> _Aim of the exercise_
Convert the text of all the items below into a single JSON list of strings, with one string per line and blank lines omitted. Leave the pictures out of the answer.

> _Exercise material_

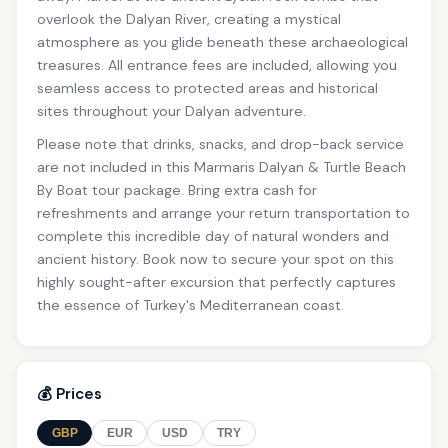
overlook the Dalyan River, creating a mystical
atmosphere as you glide beneath these archaeological
treasures. All entrance fees are included, allowing you
seamless access to protected areas and historical
sites throughout your Dalyan adventure.
Please note that drinks, snacks, and drop-back service
are not included in this Marmaris Dalyan & Turtle Beach
By Boat tour package. Bring extra cash for
refreshments and arrange your return transportation to
complete this incredible day of natural wonders and
ancient history. Book now to secure your spot on this
highly sought-after excursion that perfectly captures
the essence of Turkey's Mediterranean coast.
💰 Prices
GBP
EUR
USD
TRY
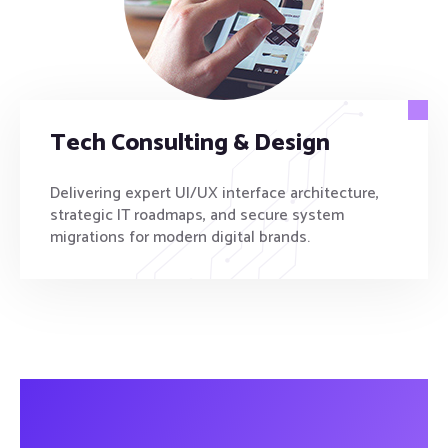
Tech Consulting & Design
Delivering expert UI/UX interface architecture,
strategic IT roadmaps, and secure system
migrations for modern digital brands.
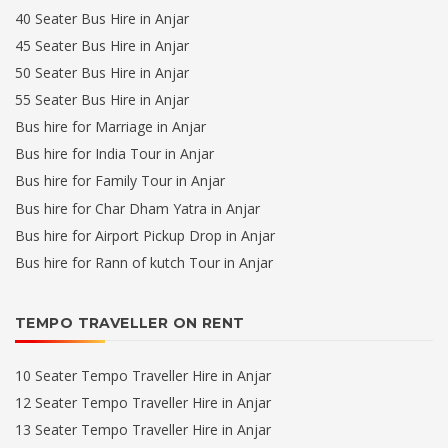
40 Seater Bus Hire in Anjar
45 Seater Bus Hire in Anjar
50 Seater Bus Hire in Anjar
55 Seater Bus Hire in Anjar
Bus hire for Marriage in Anjar
Bus hire for India Tour in Anjar
Bus hire for Family Tour in Anjar
Bus hire for Char Dham Yatra in Anjar
Bus hire for Airport Pickup Drop in Anjar
Bus hire for Rann of kutch Tour in Anjar
TEMPO TRAVELLER ON RENT
10 Seater Tempo Traveller Hire in Anjar
12 Seater Tempo Traveller Hire in Anjar
13 Seater Tempo Traveller Hire in Anjar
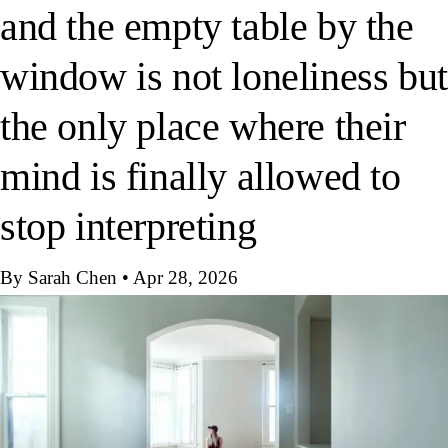
and the empty table by the
window is not loneliness but
the only place where their
mind is finally allowed to
stop interpreting
By Sarah Chen
•
Apr 28, 2026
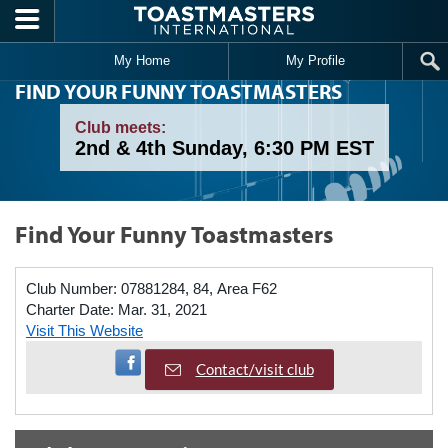
Skip to main content
My Home
My Profile
FIND YOUR FUNNY TOASTMASTERS
Club meets:
2nd & 4th Sunday, 6:30 PM EST
Find Your Funny Toastmasters
Club Number:
07881284, 84, Area F62
Charter Date:
Mar. 31, 2021
Visit This Website
Visit Facebook Page
Contact/visit club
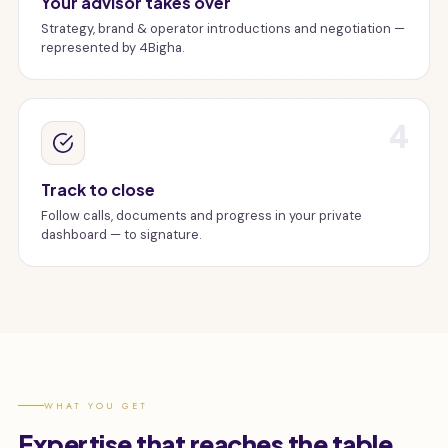
Your advisor takes over
Strategy, brand & operator introductions and negotiation —
represented by 4Bigha.
4
Track to close
Follow calls, documents and progress in your private
dashboard — to signature.
WHAT YOU GET
Expertise that reaches the table.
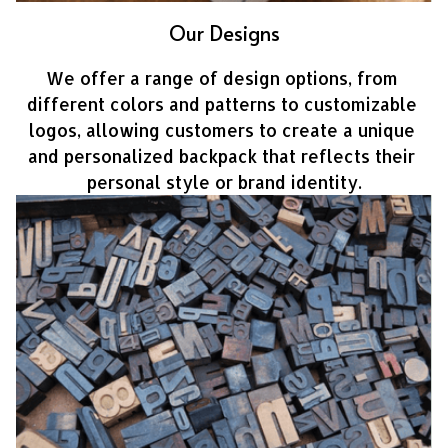
Our Designs
We offer a range of design options, from 
different colors and patterns to customizable 
logos, allowing customers to create a unique 
and personalized backpack that reflects their 
personal style or brand identity.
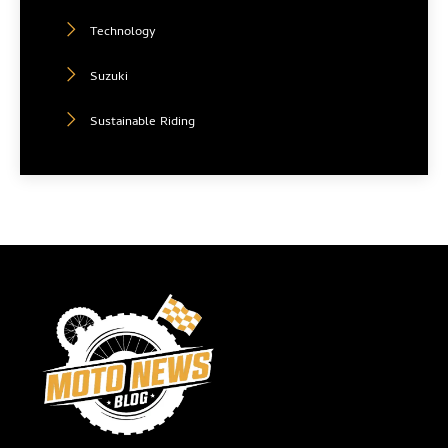
Technology
Suzuki
Sustainable Riding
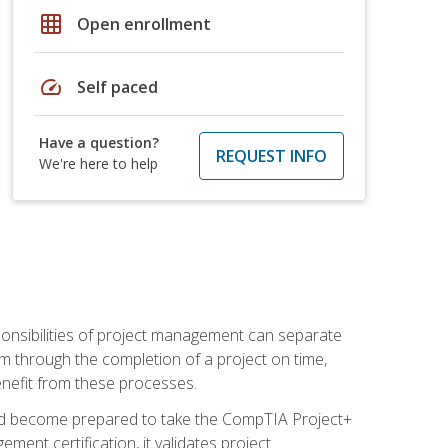
grid_on
Open enrollment
speed
Self paced
Have a question?
REQUEST INFO
We're here to help
ponsibilities of project management can separate
 through the completion of a project on time,
enefit from these processes.
and become prepared to take the CompTIA Project+
ment certification, it validates project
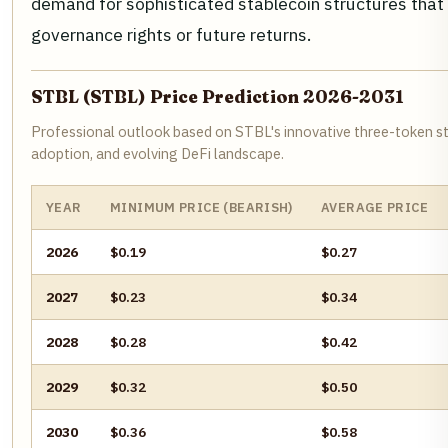
demand for sophisticated stablecoin structures that l
governance rights or future returns.
STBL (STBL) Price Prediction 2026-2031
Professional outlook based on STBL's innovative three-token s
adoption, and evolving DeFi landscape.
YEAR
MINIMUM PRICE (BEARISH)
AVERAGE PRICE
2026
$0.19
$0.27
2027
$0.23
$0.34
2028
$0.28
$0.42
2029
$0.32
$0.50
2030
$0.36
$0.58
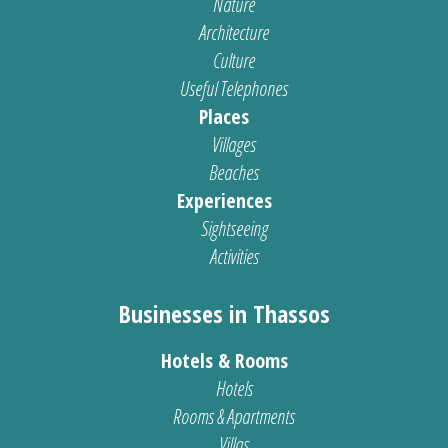
Nature
Architecture
Culture
Useful Telephones
Places
Villages
Beaches
Experiences
Sightseeing
Activities
Businesses in Thassos
Hotels & Rooms
Hotels
Rooms & Apartments
Villas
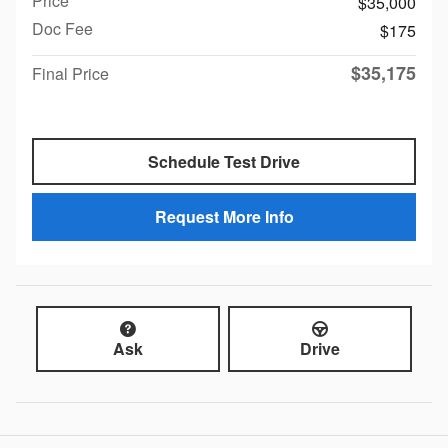
Price
$35,000
Doc Fee
$175
$35,175
Final Price
Schedule Test Drive
Request More Info
Ask
Drive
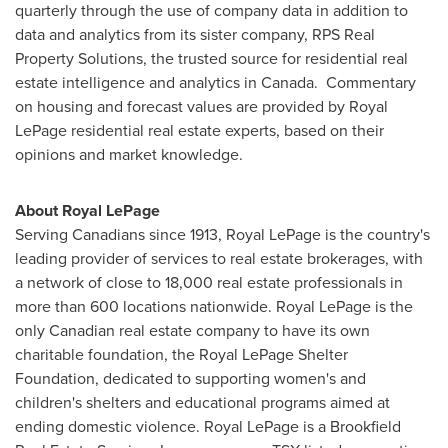
quarterly through the use of company data in addition to
data and analytics from its sister company, RPS Real
Property Solutions, the trusted source for residential real
estate intelligence and analytics in Canada. Commentary
on housing and forecast values are provided by
Royal
LePage
residential real estate experts, based on their
opinions and market knowledge.
About Royal LePage
Serving Canadians since 1913,
Royal LePage
is the country's
leading provider of services to real estate brokerages, with
a network of close to 18,000 real estate professionals in
more than 600 locations nationwide.
Royal LePage
is the
only Canadian real estate company to have its own
charitable foundation, the Royal LePage Shelter
Foundation, dedicated to supporting women's and
children's shelters and educational programs aimed at
ending domestic violence.
Royal LePage
is a Brookfield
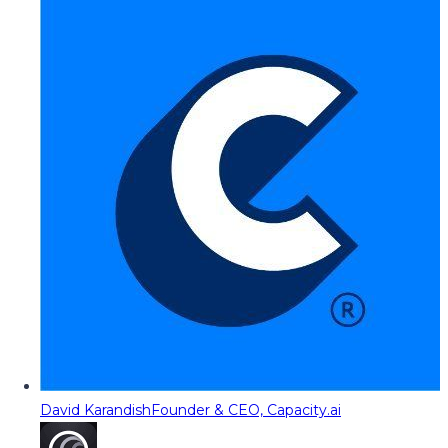
David Karandish
Founder & CEO, Capacity.ai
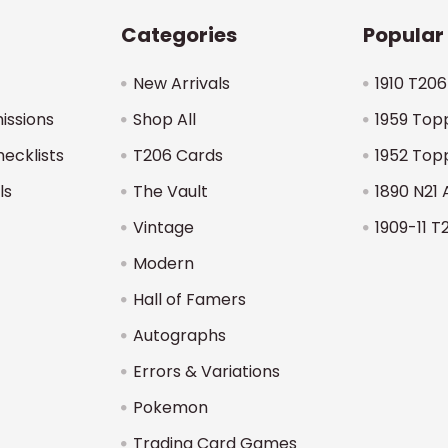
Categories
Popular
New Arrivals
1910 T206
issions
Shop All
1959 Top
hecklists
T206 Cards
1952 Top
ls
The Vault
1890 N21 
Vintage
1909-11 T
Modern
Hall of Famers
Autographs
Errors & Variations
Pokemon
Trading Card Games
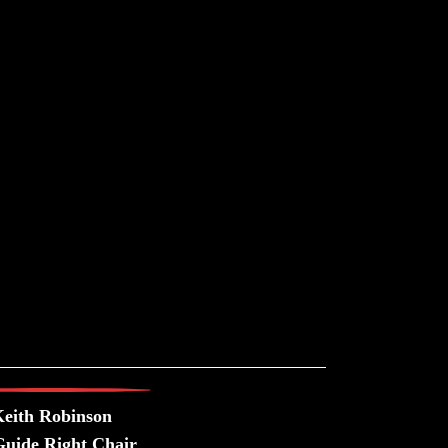
eith Robinson
uide Right Chair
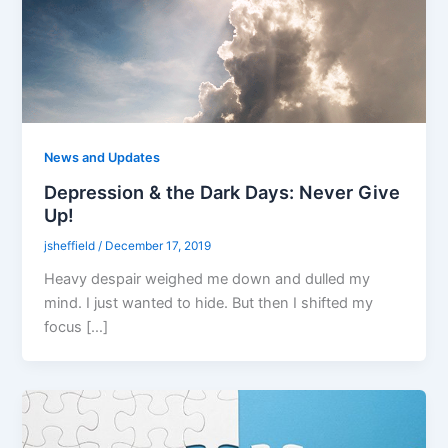
News and Updates
Depression & the Dark Days: Never Give
Up!
jsheffield
/
December 17, 2019
Heavy despair weighed me down and dulled my
mind. I just wanted to hide. But then I shifted my
focus […]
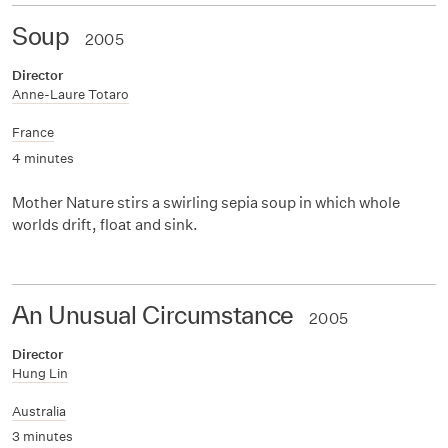
Soup
2005
Director
Anne-Laure Totaro
France
4 minutes
Mother Nature stirs a swirling sepia soup in which whole
worlds drift, float and sink.
An Unusual Circumstance
2005
Director
Hung Lin
Australia
3 minutes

> _Response to the exercise_
[
  "overlook the Dalyan River, creating a mystical",
  "atmosphere as you glide beneath these archaeological",
  "treasures. All entrance fees are included, allowing you",
  "seamless access to protected areas and historical",
  "sites throughout your Dalyan adventure.",
  "Please note that drinks, snacks, and drop-back service",
  "are not included in this Marmaris Dalyan & Turtle Beach",
  "By Boat tour package. Bring extra cash for",
  "refreshments and arrange your return transportation to",
  "complete this incredible day of natural wonders and",
  "ancient history. Book now to secure your spot on this",
  "highly sought-after excursion that perfectly captures",
  "the essence of Turkey's Mediterranean coast.",
  "💰 Prices",
  "GBP",
  "EUR",
  "USD",
  "TRY",
  "Tech Consulting & Design",
  "Delivering expert UI/UX interface architecture,",
  "strategic IT roadmaps, and secure system",
  "migrations for modern digital brands.",
  "40 Seater Bus Hire in Anjar",
  "45 Seater Bus Hire in Anjar",
  "50 Seater Bus Hire in Anjar",
  "55 Seater Bus Hire in Anjar",
  "Bus hire for Marriage in Anjar",
  "Bus hire for India Tour in Anjar",
  "Bus hire for Family Tour in Anjar",
  "Bus hire for Char Dham Yatra in Anjar",
  "Bus hire for Airport Pickup Drop in Anjar",
  "Bus hire for Rann of kutch Tour in Anjar",
  "TEMPO TRAVELLER ON RENT",
  "10 Seater Tempo Traveller Hire in Anjar",
  "12 Seater Tempo Traveller Hire in Anjar",
  "13 Seater Tempo Traveller Hire in Anjar",
  "and the empty table by the",
  "window is not loneliness but",
  "the only place where their",
  "mind is finally allowed to",
  "stop interpreting",
  "By Sarah Chen",
  "•",
  "Apr 28, 2026",
  "Skip to main content",
  "My Home",
  "My Profile",
  "FIND YOUR FUNNY TOASTMASTERS",
  "Club meets:",
  "2nd & 4th Sunday, 6:30 PM EST",
  "Find Your Funny Toastmasters",
  "Club Number:",
  "07881284, 84, Area F62",
  "Charter Date:",
  "Mar. 31, 2021",
  "Visit This Website",
  "Visit Facebook Page",
  "Contact/visit club",
  "Your advisor takes over",
  "Strategy, brand & operator introductions and negotiation —",
  "represented by 4Bigha.",
  "4",
  "Track to close",
  "Follow calls, documents and progress in your private",
  "dashboard — to signature.",
  "WHAT YOU GET",
  "Expertise that reaches the table.",
  "Our Designs",
  "We offer a range of design options, from ",
  "different colors and patterns to customizable ",
  "logos, allowing customers to create a unique ",
  "and personalized backpack that reflects their ",
  "personal style or brand identity.",
  "Technology",
  "Suzuki",
  "Sustainable Riding",
  "grid_on",
  "Open enrollment",
  "speed",
  "Self paced",
  "Have a question?",
  "REQUEST INFO",
  "We're here to help",
  "ponsibilities of project management can separate",
  " through the completion of a project on time,",
  "enefit from these processes.",
  "and become prepared to take the CompTIA Project+",
  "ment certification, it validates project",
  "demand for sophisticated stablecoin structures that l",
  "governance rights or future returns.",
  "STBL (STBL) Price Prediction 2026-2031",
  "Professional outlook based on STBL's innovative three-token s",
  "adoption, and evolving DeFi landscape.",
  "YEAR",
  "MINIMUM PRICE (BEARISH)",
  "AVERAGE PRICE",
  "2026",
  "$0.19",
  "$0.27",
  "2027",
  "$0.23",
  "$0.34",
  "2028",
  "$0.28",
  "$0.42",
  "2029",
  "$0.32",
  "$0.50",
  "2030",
  "$0.36",
  "$0.58",
  "Nature",
  "Architecture",
  "Culture",
  "Useful Telephones",
  "Places",
  "Villages",
  "Beaches",
  "Experiences",
  "Sightseeing",
  "Activities",
  "Businesses in Thassos",
  "Hotels & Rooms",
  "Hotels",
  "Rooms & Apartments",
  "Villas",
  "Price",
  "$35,000",
  "Doc Fee",
  "$175",
  "$35,175",
  "Final Price",
  "Schedule Test Drive",
  "Request More Info",
  "Ask",
  "Drive",
  "quarterly through the use of company data in addition to",
  "data and analytics from its sister company, RPS Real",
  "Property Solutions, the trusted source for residential real",
  "estate intelligence and analytics in Canada. Commentary",
  "on housing and forecast values are provided by",
  "Royal",
  "LePage",
  "residential real estate experts, based on their",
  "opinions and market knowledge.",
  "About Royal LePage",
  "Serving Canadians since 1913,",
  "Royal LePage",
  "is the country's",
  "leading provider of services to real estate brokerages, with",
  "a network of close to 18,000 real estate professionals in",
  "more than 600 locations nationwide.",
  "Royal LePage",
  "is the",
  "only Canadian real estate company to have its own",
  "charitable foundation, the Royal LePage Shelter",
  "Foundation, dedicated to supporting women's and",
  "children's shelters and educational programs aimed at",
  "ending domestic violence.",
  "Royal LePage",
  "is a Brookfield",
  "David Karandish",
  "Founder & CEO, Capacity.ai",
  "Categories",
  "Popular",
  "New Arrivals",
  "1910 T206",
  "issions",
  "Shop All",
  "1959 Top",
  "hecklists",
  "T206 Cards",
  "1952 Top",
  "ls",
  "The Vault",
  "1890 N21 ",
  "Vintage",
  "1909-11 T",
  "Modern",
  "Hall of Famers",
  "Autographs",
  "Errors & Variations",
  "Pokemon",
  "Trading Card Games",
  "eith Robinson",
  "uide Right Chair",
  "News and Updates",
  "Depression & the Dark Days: Never Give",
  "Up!",
  "jsheffield",
  "/",
  "December 17, 2019",
  "Heavy despair weighed me down and dulled my",
  "mind. I just wanted to hide. But then I shifted my",
  "focus […]",
  "Soup",
  "2005",
  "Director",
  "Anne-Laure Totaro",
  "France",
  "4 minutes",
  "Mother Nature stirs a swirling sepia soup in which whole",
  "worlds drift, float and sink.",
  "An Unusual Circumstance",
  "2005",
  "Director",
  "Hung Lin",
  "Australia",
  "3 minutes"
]